The paper said his speech had already been seen by certain colleagues and added coyly that "one senior Labour MP" (could it possibly mean Roy Hattersley, new champion of the Left on educational issues?) had called it superb.
Mr Prescott had agreed to return to his former college to take part in a series of lectures organised by Professor Richard Pring called Affirming the Comprehensive Ideal. Mr Prescott gave his lecture the title Lifelong Learning and the Comprehensive Ideal.
However the deputy leader's office rubbished the press report, claiming the speech was not ready yet and would be subject to change. It was suggested that the Sunday Telegraph had seen drafts supplied by other people, possibly Fred Jarvis, former general secretary of the National Union of Teachers.

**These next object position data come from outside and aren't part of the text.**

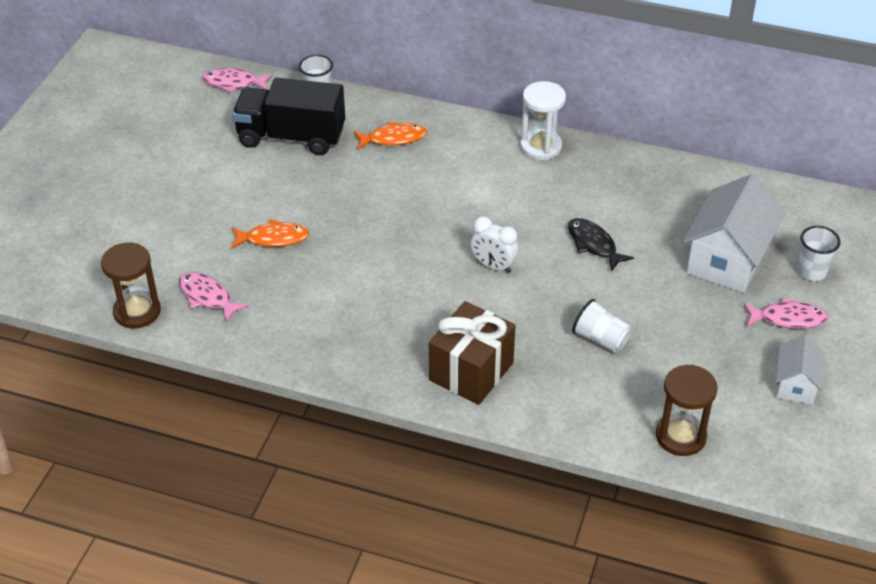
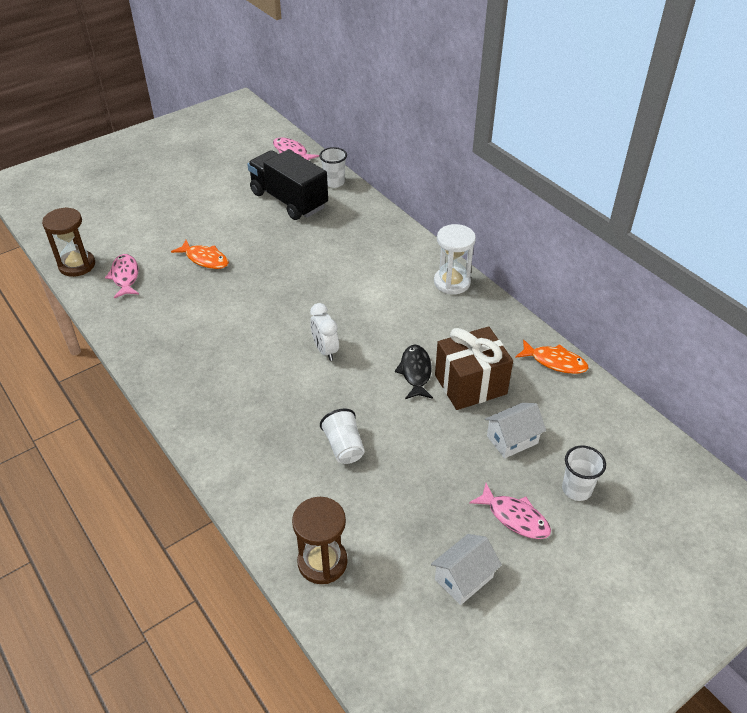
camera: 35 degrees right, 0 degrees up
(393, 138) = (353, 230): orange fish -> orange fish (555, 362)
(471, 371) = (227, 417): brown gift -> brown gift (470, 384)
(727, 259) = (512, 439): white house -> white house, size x0.55

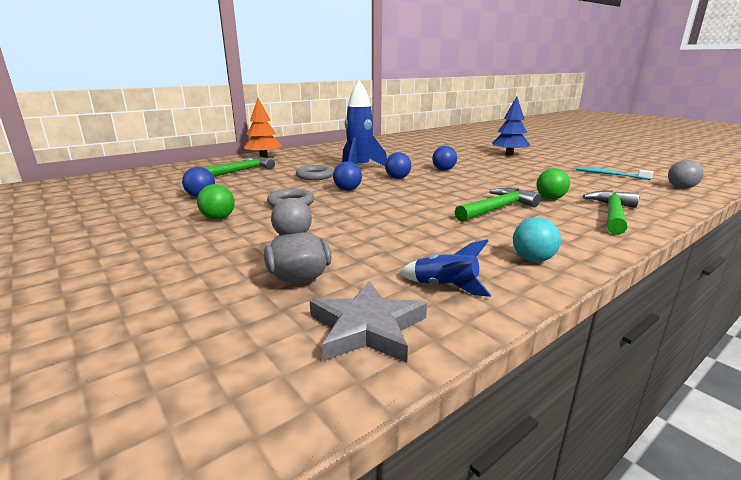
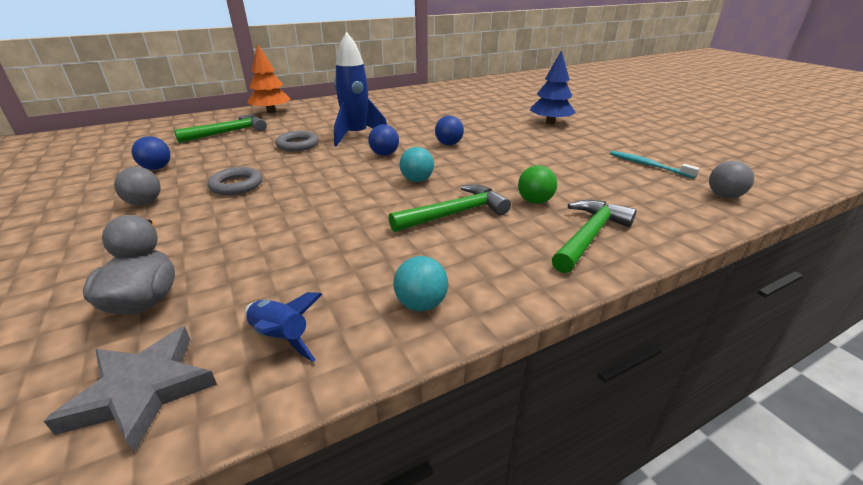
camera: 10 degrees right, 10 degrees up
(218, 218) = (144, 203): green ball -> grey ball
(347, 190) = (313, 169): blue ball -> none
(443, 191) = (417, 180): none -> turquoise ball

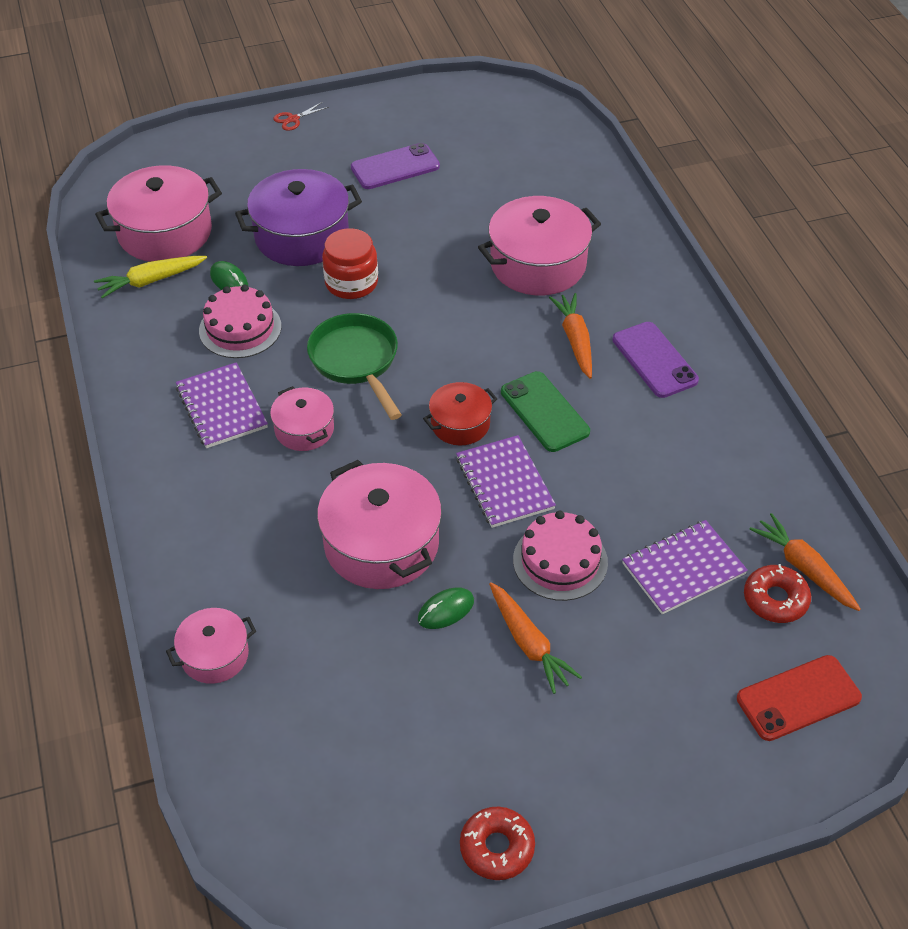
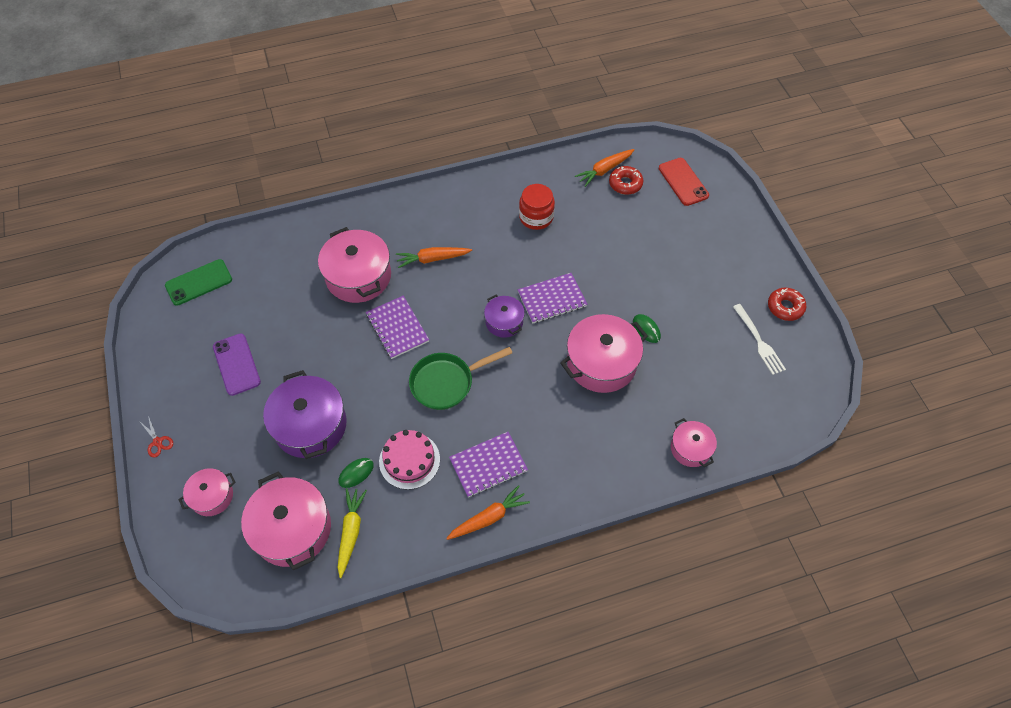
camera: 90 degrees left, 10 degrees up
(151, 281) = (351, 532): yellow carrot -> yellow carrot turned 150 degrees counterclockwise
(304, 429) = (509, 411): pink pot -> pink pot (212, 496)
(351, 283) = (366, 389): red jar -> red jar (536, 217)
(417, 788) = (759, 342): none -> white fork
(460, 424) = (504, 322): red pot -> purple pot
(529, 643) = (664, 290): orange carrot -> orange carrot (488, 518)
(544, 412) = (494, 277): green phone -> green phone (199, 282)
(560, 561) = (607, 274): pink cake -> none
(654, 360) = (452, 220): purple phone -> none
(683, 569) = (608, 220): purple notebook -> purple notebook (397, 328)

Its possible contents were beginning to make Labour's education team twitchy, especially as Mr Blair's speech against mixed-ability teaching had already been criticised by the party's left wing. The TES, which went to press before Mr Prescott's speech, was told by his office that it would not be controversial.
The lecture, destined to be completed just hours before it was due, would include a passionate defence of the comprehensive system based upon the deputy leader's own experience as an 11-plus failure.
In an Opposition debate on standards in the House of Commons earlier this week David Blunkett, Labour's education spokesman, took pleasure teasing Mrs Shephard over stories that the Tory party chairman, Brian Mawhinney, wanted to beef up her team with a right-winger.
"He [Mr Mawhinney] is suggesting a rabid right-winger is needed in the Secretary of State's team to bring a little sharpness into the debate. I look forward to the reshuffle that may take place in July, when I shall find out who that rabid right-winger might be."
Left-wing Labour MP Dennis Skinner suggested Bill Cash, the Tory Eurosceptic who embarrassed the Government by winning a vote to hold a referendum over Europe.
The Conservatives retaliated by trying to make political capital out of Tony Blair's decision to send his son to a grant-maintained school and Labour health spokeswoman Harriet Harman's decision to send her son to a grammar school.